Bonjour, vous avez un nouveau message reçu ce jour à 14h12.

Il repose le téléphone, il n’avait pas répondu comme à l’accoutumée.
Une clope, une nouvelle sonnerie :
- C’est papa …
- Je suis au courant, ton fils ainé m’a appelé.
- Ah… tu sais...
- Ouais, t’as prévenue ma sœur ?
- …
- Tu ne savais pas que ta femme avait une fille ? Laisse tomber je vais le faire.
- Tu…tu vas venir ?
- Non.
- Ah… tu ne peux pas venir ?
- Non, je ne veux pas !
- Ah… tu ne veux pas
- Non.
- Bon, euh…Je te laisse alors ?
- Ouais, salut.

La voix froide, la voix dure, la voix tranchante, la voix du Katana.
Il ne sait pas depuis quand, mais il parle comme ça de la famille à la famille.
Pour ses frères, c’est ton fils ainé ou cadet, ta femme pour sa mère, ton père à ses frères, mais pour tous, c’est toujours ma sœur.
Une clope, une bouffée, une vieille chanson qui remonte en mémoire.

« I’m a neanderthal man »

Pas pensé à lui demander comment il allait le vieux.

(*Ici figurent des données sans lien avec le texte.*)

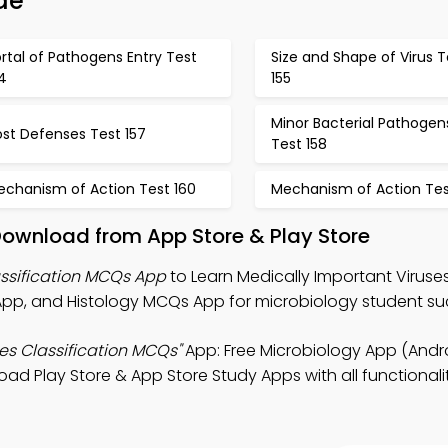
de
rtal of Pathogens Entry Test
Size and Shape of Virus T
4
155
Minor Bacterial Pathogen
st Defenses Test 157
Test 158
echanism of Action Test 160
Mechanism of Action Test
ownload from App Store & Play Store
assification MCQs App
to Learn Medically Important Viruse
App, and Histology MCQs App for microbiology student su
es Classification MCQs"
App: Free Microbiology App (Andro
d Play Store & App Store Study Apps with all functionalit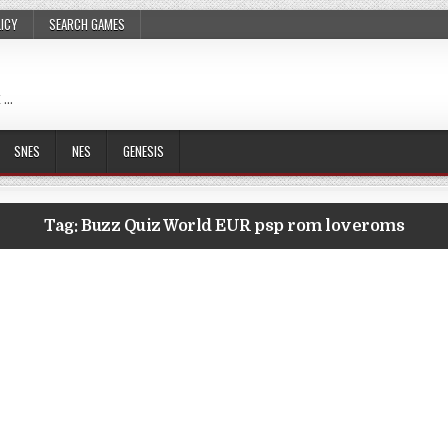
LICY
SEARCH GAMES
 …
SNES
NES
GENESIS
Tag:
Buzz Quiz World EUR psp rom loveroms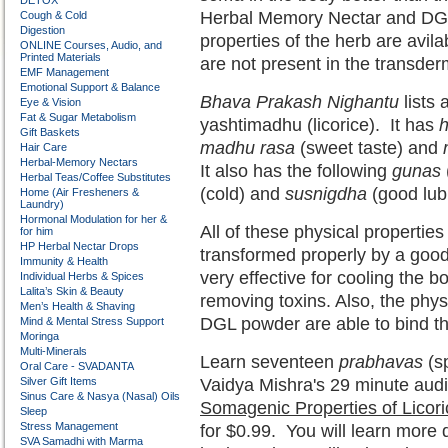
DETOX
Herbal Memory Nectar and DG
Cough & Cold
Digestion
properties of the herb are avil
ONLINE Courses, Audio, and
Printed Materials
are not present in the transde
EMF Management
Emotional Support & Balance
Bhava Prakash Nighantu
lists 
Eye & Vision
Fat & Sugar Metabolism
yashtimadhu (licorice). It has
h
Gift Baskets
madhu rasa
(sweet taste) and
Hair Care
Herbal-Memory Nectars
It also has the following
gunas
Herbal Teas/Coffee Substitutes
(cold) and
susnigdha
(good lubr
Home (Air Fresheners &
Laundry)
Hormonal Modulation for her &
All of these physical propertie
for him
HP Herbal Nectar Drops
transformed properly by a good
Immunity & Health
very effective for cooling the 
Individual Herbs & Spices
Lalita’s Skin & Beauty
removing toxins. Also, the phys
Men’s Health & Shaving
DGL powder are able to bind the
Mind & Mental Stress Support
Moringa
Multi-Minerals
Learn seventeen
prabhavas
(sp
Oral Care - SVADANTA
Silver Gift Items
Vaidya Mishra's 29 minute audi
Sinus Care & Nasya (Nasal) Oils
Somagenic Properties of Licor
Sleep
Stress Management
for $0.99. You will learn more d
SVA Samadhi with Marma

« you’re a neanderthal girl »

Un 25 décembre, ‘tain ! jusqu’au bout quoi.

« Let’s make neanderthal love »


Il appelle le fils de sa sœur. Noël, il aurait pu y aller, mais bon, le bonheur des autres parfois.

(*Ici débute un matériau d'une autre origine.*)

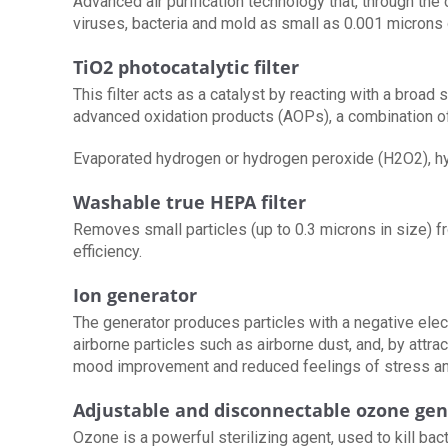
Advanced air purification technology that, through the
viruses, bacteria and mold as small as 0.001 microns 
TiO2 photocatalytic filter
This filter acts as a catalyst by reacting with a bro
advanced oxidation products (AOPs), a combination 
Evaporated hydrogen or hydrogen peroxide (H2O2), hyd
Washable true HEPA filter
Removes small particles (up to 0.3 microns in size) from
efficiency.
Ion generator
The generator produces particles with a negative elec
airborne particles such as airborne dust, and, by attrac
mood improvement and reduced feelings of stress and
Adjustable and disconnectable ozone gen
Ozone is a powerful sterilizing agent, used to kill bac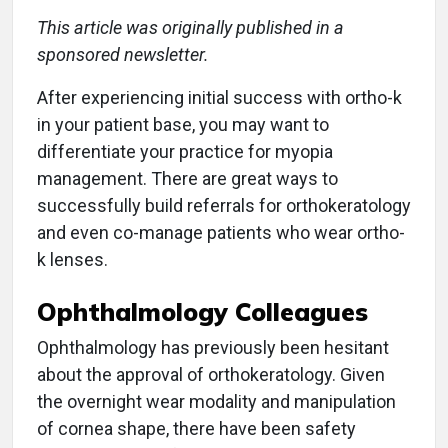
This article was originally published in a
sponsored newsletter.
After experiencing initial success with ortho-k
in your patient base, you may want to
differentiate your practice for myopia
management. There are great ways to
successfully build referrals for orthokeratology
and even co-manage patients who wear ortho-
k lenses.
Ophthalmology Colleagues
Ophthalmology has previously been hesitant
about the approval of orthokeratology. Given
the overnight wear modality and manipulation
of cornea shape, there have been safety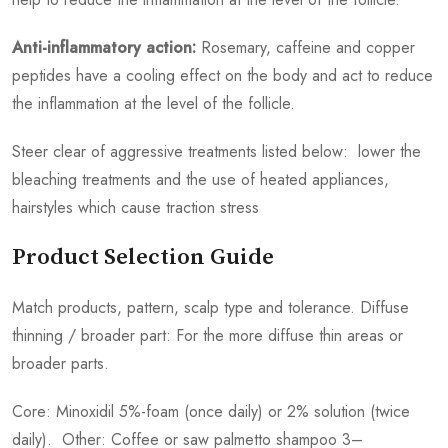
Anti-inflammatory action:
Rosemary, caffeine and copper
peptides have a cooling effect on the body and act to reduce
the inflammation at the level of the follicle.
Steer clear of aggressive treatments listed below: lower the
bleaching treatments and the use of heated appliances,
hairstyles which cause traction stress
Product Selection Guide
Match products, pattern, scalp type and tolerance. Diffuse
thinning / broader part: For the more diffuse thin areas or
broader parts.
Core: Minoxidil 5%-foam (once daily) or 2% solution (twice
daily). Other: Coffee or saw palmetto shampoo 3–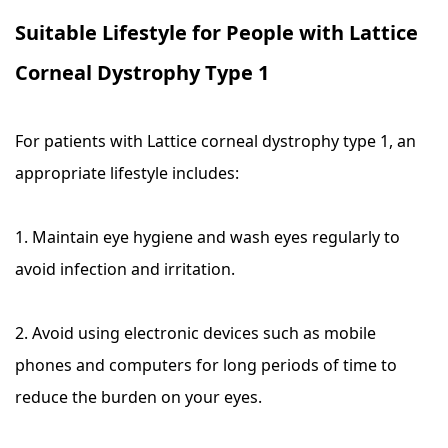
Suitable Lifestyle for People with Lattice
Corneal Dystrophy Type 1
For patients with Lattice corneal dystrophy type 1, an
appropriate lifestyle includes:
1. Maintain eye hygiene and wash eyes regularly to
avoid infection and irritation.
2. Avoid using electronic devices such as mobile
phones and computers for long periods of time to
reduce the burden on your eyes.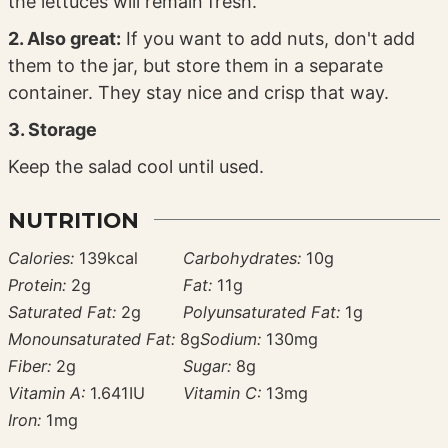
the lettuces will remain fresh.
2. Also great:
If you want to add nuts, don't add
them to the jar, but store them in a separate
container. They stay nice and crisp that way.
3. Storage
Keep the salad cool until used.
NUTRITION
Calories:
139
kcal
Carbohydrates:
10
g
Protein:
2
g
Fat:
11
g
Saturated Fat:
2
g
Polyunsaturated Fat:
1
g
Monounsaturated Fat:
8
g
Sodium:
130
mg
Fiber:
2
g
Sugar:
8
g
Vitamin A:
1.641
IU
Vitamin C:
13
mg
Iron:
1
mg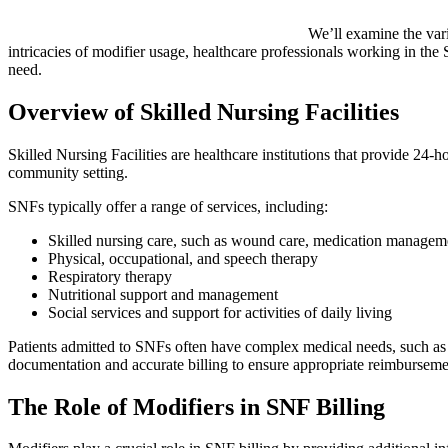
We’ll examine the va
intricacies of modifier usage, healthcare professionals working in the S
need.
Overview of Skilled Nursing Facilities
Skilled Nursing Facilities are healthcare institutions that provide 24-
community setting.
SNFs typically offer a range of services, including:
Skilled nursing care, such as wound care, medication managemen
Physical, occupational, and speech therapy
Respiratory therapy
Nutritional support and management
Social services and support for activities of daily living
Patients admitted to SNFs often have complex medical needs, such as th
documentation and accurate billing to ensure appropriate reimburseme
The Role of Modifiers in SNF Billing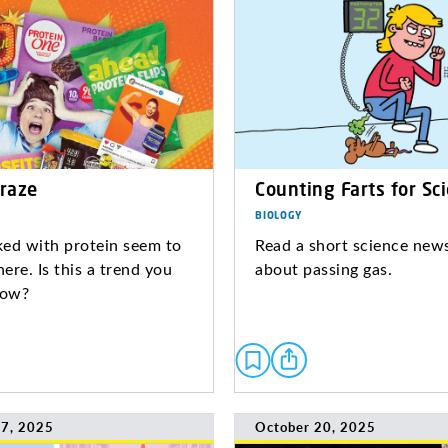
Craze
Counting Farts for Sc
BIOLOGY
ed with protein seem to
Read a short science news
ere. Is this a trend you
about passing gas.
low?
7, 2025
October 20, 2025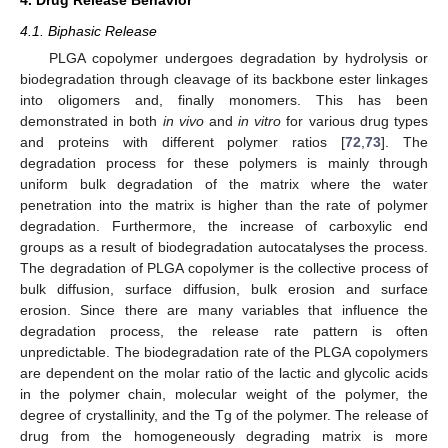
4.1. Biphasic Release
PLGA copolymer undergoes degradation by hydrolysis or
biodegradation through cleavage of its backbone ester linkages
into oligomers and, finally monomers. This has been
demonstrated in both
in vivo
and
in vitro
for various drug types
and proteins with different polymer ratios [
72
,
73
]. The
degradation process for these polymers is mainly through
uniform bulk degradation of the matrix where the water
penetration into the matrix is higher than the rate of polymer
degradation. Furthermore, the increase of carboxylic end
groups as a result of biodegradation autocatalyses the process.
The degradation of PLGA copolymer is the collective process of
bulk diffusion, surface diffusion, bulk erosion and surface
erosion. Since there are many variables that influence the
degradation process, the release rate pattern is often
unpredictable. The biodegradation rate of the PLGA copolymers
are dependent on the molar ratio of the lactic and glycolic acids
in the polymer chain, molecular weight of the polymer, the
degree of crystallinity, and the Tg of the polymer. The release of
drug from the homogeneously degrading matrix is more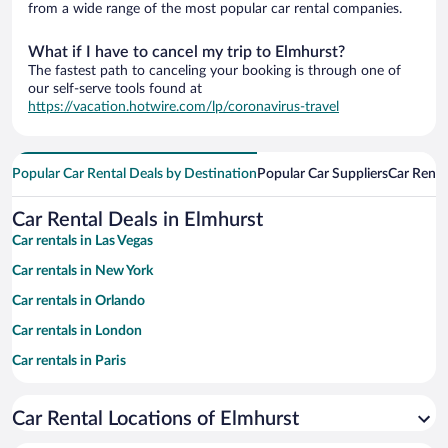
from a wide range of the most popular car rental companies.
What if I have to cancel my trip to Elmhurst?
The fastest path to canceling your booking is through one of
our self-serve tools found at
https://vacation.hotwire.com/lp/coronavirus-travel
Popular Car Rental Deals by Destination
Popular Car Suppliers
Car Renta
Car Rental Deals in Elmhurst
Car rentals in Las Vegas
Car rentals in New York
Car rentals in Orlando
Car rentals in London
Car rentals in Paris
Car rentals in Cancun
Car Rental Locations of Elmhurst
Car rentals in Miami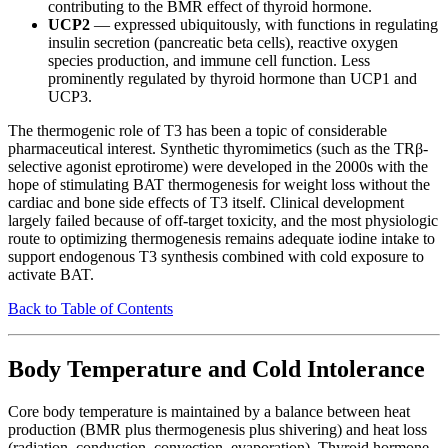
contributing to the BMR effect of thyroid hormone.
UCP2
— expressed ubiquitously, with functions in regulating
insulin secretion (pancreatic beta cells), reactive oxygen
species production, and immune cell function. Less
prominently regulated by thyroid hormone than UCP1 and
UCP3.
The thermogenic role of T3 has been a topic of considerable
pharmaceutical interest. Synthetic thyromimetics (such as the TRβ-
selective agonist eprotirome) were developed in the 2000s with the
hope of stimulating BAT thermogenesis for weight loss without the
cardiac and bone side effects of T3 itself. Clinical development
largely failed because of off-target toxicity, and the most physiologic
route to optimizing thermogenesis remains adequate iodine intake to
support endogenous T3 synthesis combined with cold exposure to
activate BAT.
Back to Table of Contents
Body Temperature and Cold Intolerance
Core body temperature is maintained by a balance between heat
production (BMR plus thermogenesis plus shivering) and heat loss
(radiation, conduction, convection, evaporation). Thyroid hormone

« In this neanderthal world »

Quarante ans plut tôt il aurait trépigné de joie, 30 il se serait cuité, aujourd’hui il s’en fout.

« We are neanderthal men »

Plus de Derrick.
Pas plus d’Avé Maria.
A peine une remarque.
Jeudi 25 décembre de l’an 08, 14h12, à l’ouest rien de nouveau.